• _Problems to work on_
**1.** From the Fafchamps biography below, list every composer whose works he recorded for Sub Rosa.
**2.** Revise the Fafchamps biography below by reproducing it from "Personal website" up to and including "creations with Aperghis).", with "Conservatoire" changed to "Royal Conservatory".
**3.** Resume the Fafchamps biography below after its final sentence and extend it.

Personal website
Jean-Luc Fafchamps (°1960) is a pianist and composer. He studied at the Conservatoire in Mons and at Louvain University. A member of the Ictus Ensemble, he has taken part in many concert performances in large ensembles or chamber groups (performances of works by Lindberg, Reich, Aperghis, Mernier, Leroux, Harada, Francesconi, etc.) and in mixed performances, particularly accompanying dance (multiple performances with Rosas (Anne-Teresa de Keersmaeker)) and theatre (several creations with Aperghis).
He has made recordings for Sub Rosa – with the Bureau des Pianistes and as a soloist – of works by Bowles, Liszt, Feldman, Dallapiccola, Duchamp, Scelsi and Berio and has contributed to numerous recordings with the Ictus Ensemble (Francesconi, Aperghis, Lindberg, Harada, De Mey, Mernier, Harvey, etc.) and has accompanied many singers.

• _Collected data_
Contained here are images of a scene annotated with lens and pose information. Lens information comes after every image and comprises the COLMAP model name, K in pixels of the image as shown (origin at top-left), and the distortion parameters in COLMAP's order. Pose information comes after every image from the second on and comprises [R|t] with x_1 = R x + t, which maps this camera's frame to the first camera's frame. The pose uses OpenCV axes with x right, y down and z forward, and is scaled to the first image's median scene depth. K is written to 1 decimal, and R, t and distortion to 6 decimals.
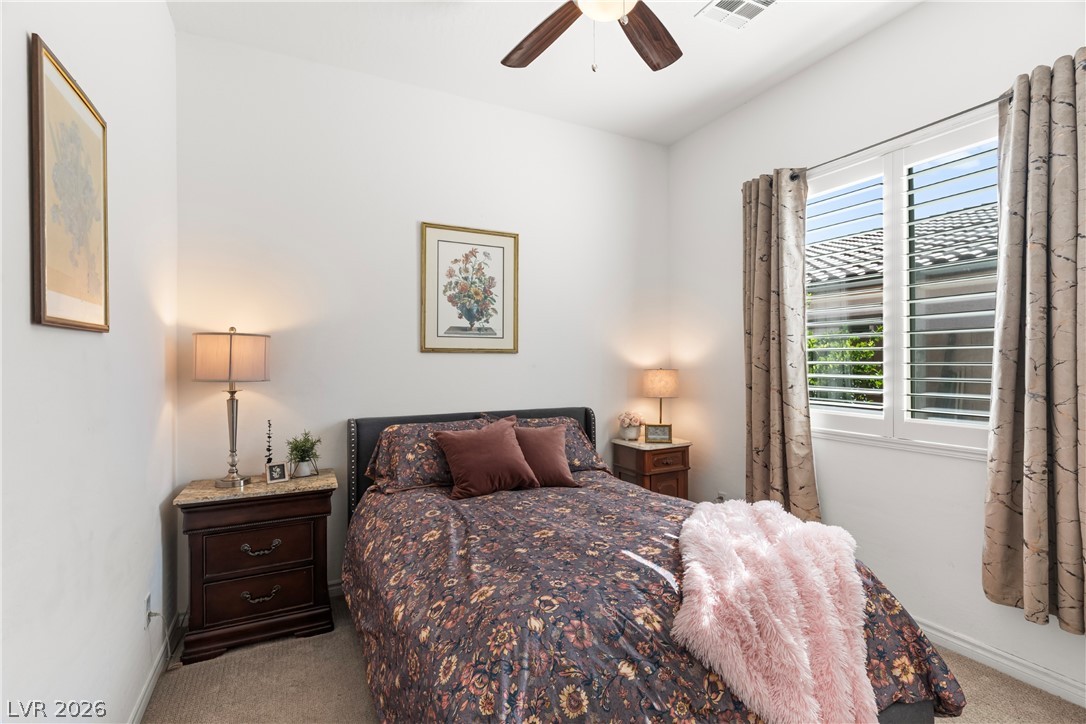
lens RADIAL K [[519.2, 0, 543.0], [0, 519.2, 362.0], [0, 0, 1]] dist [0.002428, 0.000386]
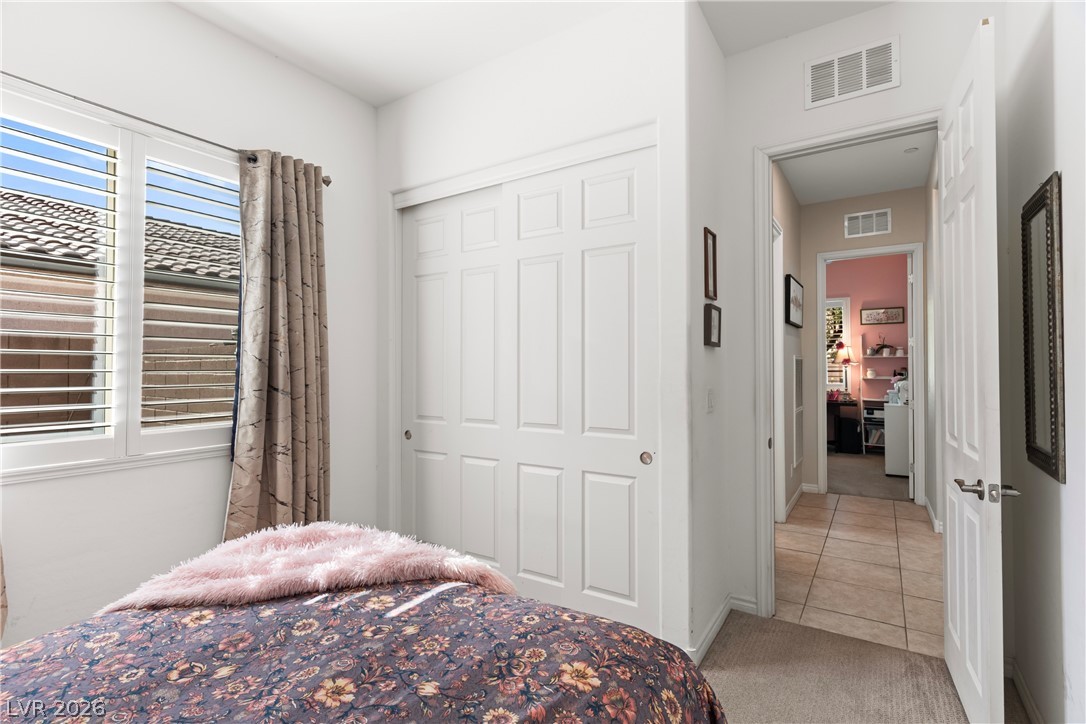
lens RADIAL K [[519.2, 0, 543.0], [0, 519.2, 362.0], [0, 0, 1]] dist [0.002428, 0.000386]
pose [[-0.507977, 0.015667, 0.861228, -0.595783], [0.006689, 0.999876, -0.014244, 0.006417], [-0.861345, -0.001475, -0.508019, 1.151948]]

• _Responses in order_
**1.** Bowles, Liszt, Feldman, Dallapiccola, Duchamp, Scelsi, Berio

**2.**
Personal website
Jean-Luc Fafchamps (°1960) is a pianist and composer. He studied at the Royal Conservatory in Mons and at Louvain University. A member of the Ictus Ensemble, he has taken part in many concert performances in large ensembles or chamber groups (performances of works by Lindberg, Reich, Aperghis, Mernier, Leroux, Harada, Francesconi, etc.) and in mixed performances, particularly accompanying dance (multiple performances with Rosas (Anne-Teresa de Keersmaeker)) and theatre (several creations with Aperghis).

**3.**
As a composer primarily for theatre and dance (Théâtre Impopulaire, Compagnie Bonté-Mossoux, etc.), his composition was hailed by the UNESCO International Rostrum of Young Composers (Attrition for string octet) and won him the Octave des Musiques Classiques 2006. The Ictus Ensemble, Musiques Nouvelles, the Danel
quartet, the National Orchestra of Lille, Champ d'Action, Liège Philharmonic Orchestra, Champs d’Action and David Linx, Peter Rundel, Jean-Philippe Collard-Neven, Vincent Royer, Stephane Ginsburgh, and many more have performed his work.
He has been on the programme of many international festivals (Ars Musica (Brussels), "Images Sonores" (Liège), Présences (Paris), Vilnius, Musique Action (Nancy), Musiques Démesurées (Clermond-Ferrand), Why Note (Dijon), Warsaw, Budapest, etc.).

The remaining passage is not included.